En succédant à Audrey Azoulay, Khaled El-Enany hérite d’une pile de dossiers urgents.

Le 6 octobre dernier à Paris, la direction générale de l’UNESCO (Organisation des Nations Unies pour l’éducation, la science et la culture) a changé de visage. C’est Khaled El-Enany, 53 ans, qui en porte désormais les espoirs et les tourments. A 54 ans, l’ancien ministre égyptien du Tourisme et des Antiquités hérite d’une maison fragilisée. Il promet une « UNESCO pour les peuples », centrée sur la défense des droits humains, la diffusion du savoir scientifique et la protection des expressions culturelles. Mais derrière ce credo consensuel se cache une équation complexe : comment maintenir la crédibilité et la neutralité de l’organisation dans un monde où les fractures politiques, économiques et technologiques s’élargissent ?
Chantiers
Le premier défi d’El-Enany est financier. Le départ annoncé des États-Unis en 2026 priverait l’UNESCO de près de 75 millions de dollars par an sur un budget global d’environ 900 millions. Le nouveau directeur général en a conscience : « Sans budget, il ne peut y avoir d’action », a-t-il rappelé devant le Conseil exécutif.
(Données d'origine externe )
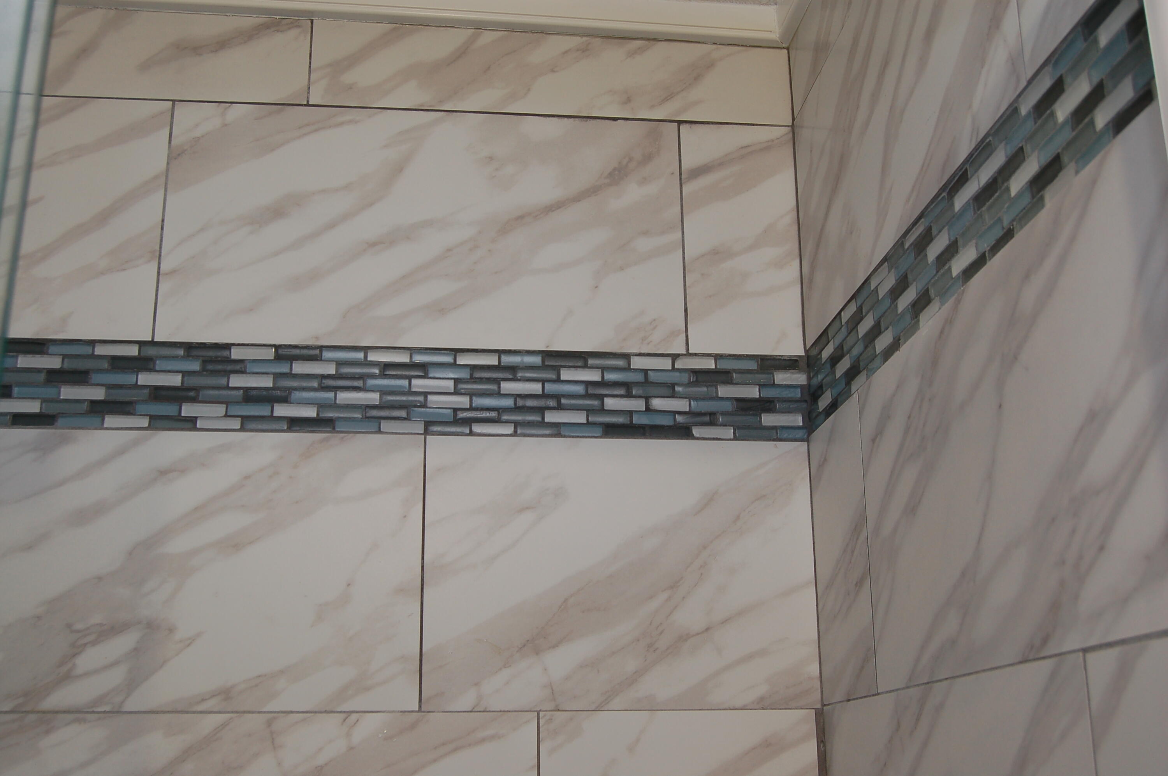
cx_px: 584
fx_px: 1264
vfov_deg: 34.1
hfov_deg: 49.6
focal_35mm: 39
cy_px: 388
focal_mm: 26
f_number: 5.6
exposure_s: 1/125
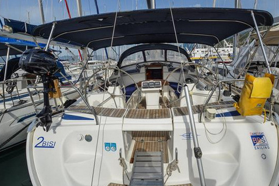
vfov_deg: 64.6
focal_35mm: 19
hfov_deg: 86.7
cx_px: 150
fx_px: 147
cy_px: 88
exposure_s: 1/500
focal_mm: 17
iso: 200
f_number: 11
Mobiliser de nouvelles ressources, séduire les partenaires privés et convaincre Washington de revenir dans le giron onusien constitueront ses priorités immédiates.
Le deuxième front est politique. Dans une institution où les débats sur l’éducation, la mémoire ou le patrimoine deviennent souvent le reflet des tensions géopolitiques, El-Enany devra jouer les équilibristes. Il s’est engagé à maintenir une « politique ouverte » et un dialogue permanent, en traitant chaque dossier « sur une base d’égalité et non politisée ». Une ambition louable, mais mise à rude épreuve par la compétition d’influence que se livrent les grandes puissances au sein même de l’UNESCO.
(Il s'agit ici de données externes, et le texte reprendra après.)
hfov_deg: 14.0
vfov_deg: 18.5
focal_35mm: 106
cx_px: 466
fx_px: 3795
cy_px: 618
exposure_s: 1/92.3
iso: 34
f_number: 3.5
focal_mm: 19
Enfin, l’Égyptien devra réaffirmer la pertinence de l’organisation face aux nouveaux défis planétaires : la révolution numérique, la régulation de l’intelligence artificielle, le réchauffement climatique et la protection d’un patrimoine mondial menacé par les guerres. Redonner du souffle à une institution parfois perçue comme lente et bureaucratique exigera autant de diplomatie que de courage politique. Entre crise budgétaire, rivalités d’États et mutation du monde de la connaissance, Khaled El-Enany prend la barre d’un navire à la fois prestigieux et vulnérable. Son mandat commencera sous le signe du doute, mais aussi de l’attente : celle d’une UNESCO capable, à nouveau, d’éduquer, d’éclairer et de rassembler.